In this novel, Robert Crais's long-time series protagonist, Elvis Cole, teams up with Scott James and his K-9 partner, Maggie, who were first introduced in Suspect. A woman named Meryl Lawrence hires Elvis, swearing him to unusually tight secrecy. She says she's worried about a woman named Amy Breslyn, who's missing from the firm where they both work and which produces classified explosive materials for the government. $460,000 dollars is also missing from Breslyn's department.
Breslyn's son, Jacob, a journalist, was recently killed by terrorists in Nigeria, and naturally, Breslin was devastated. Lawrence worries that Breslyn has fallen under the spell of a man named Charles who may have convinced Breslyn to steal the money. Lawrence wants to find Breslyn and get the money returned quietly, before Breslyn is caught by the authorities.
Lawrence can offer only one lead to help Cole get started. She gives him the address of a house in L.A.'s Echo Park. Jacob Breslyn's best friend lives or lived there recently, and the friend may be able to point Cole in the direction of Jacob's mother. But when Elvis arrives at the house, all hell breaks loose. Foul deeds are being consummated inside and the cops, including Scott James and Maggie, are arriving in force.

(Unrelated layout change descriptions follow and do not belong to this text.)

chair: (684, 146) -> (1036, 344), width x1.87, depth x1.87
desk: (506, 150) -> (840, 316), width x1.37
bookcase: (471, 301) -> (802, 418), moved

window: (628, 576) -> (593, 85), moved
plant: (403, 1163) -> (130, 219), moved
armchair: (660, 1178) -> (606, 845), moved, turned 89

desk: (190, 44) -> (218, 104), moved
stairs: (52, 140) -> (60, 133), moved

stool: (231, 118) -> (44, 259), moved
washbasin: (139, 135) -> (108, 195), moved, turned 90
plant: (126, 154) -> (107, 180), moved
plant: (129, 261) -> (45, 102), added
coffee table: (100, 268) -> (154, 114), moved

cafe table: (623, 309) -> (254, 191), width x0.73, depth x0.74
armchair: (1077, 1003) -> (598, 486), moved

Elvis finds himself in the middle of the chaos and catches a look at a suspect fleeing the scene.
From that point on, the book takes off like a rocket, and Elvis soon finds himself in the middle of a very dark conspiracy. The cops are all over him, but he is determined to protect his client and refuses to tell them what he knows. He effectively winds up running an investigation parallel to that of the authorities, and Scott James and his faithful K-9 companion wind up with a foot and a couple of paws in each camp.
It's a fun read, and you just have to surrender yourself to the ride and not stop to think too closely about what is actually going on. If I have any quibble with the book, it lies in the fact that the character of Elvis Cole is becoming increasingly divorced from reality. In the early novels in this series, he was a wise-cracking P.I. who investigated fairly normal cases and solved them in a reasonably rational way. Occasionally he needed a bit of extra muscle and so called on his mostly silent partner, Joe Pike. But the books were sufficiently anchored in the Real World that they did not overly strain credulity.
That's pretty much out the window now. While Cole remains a reasonably normal human being, at the drop of a hat he seems to be able to summon people to help who have powers beyond those of mere mortals. In this case, Pike is along for the ride, but Cole depends more on another ex-military guy named Jon Stone. Stone has contacts and technical skills far beyond those, apparently, of the LAPD, Homeland Security and other such organizations. At the drop of a hat, Cole can dial the phone and find someone who can instantly give him info that the cops and the Feds can't seem to find. After a while, if you pause to take a breath, you wind up shaking your head at the audacity of it all.
As I said, it was a fun read, but part of the fun was lost because of the increasingly implausibility of the action as the story went on. 3.5 stars for me, rounded up to 4.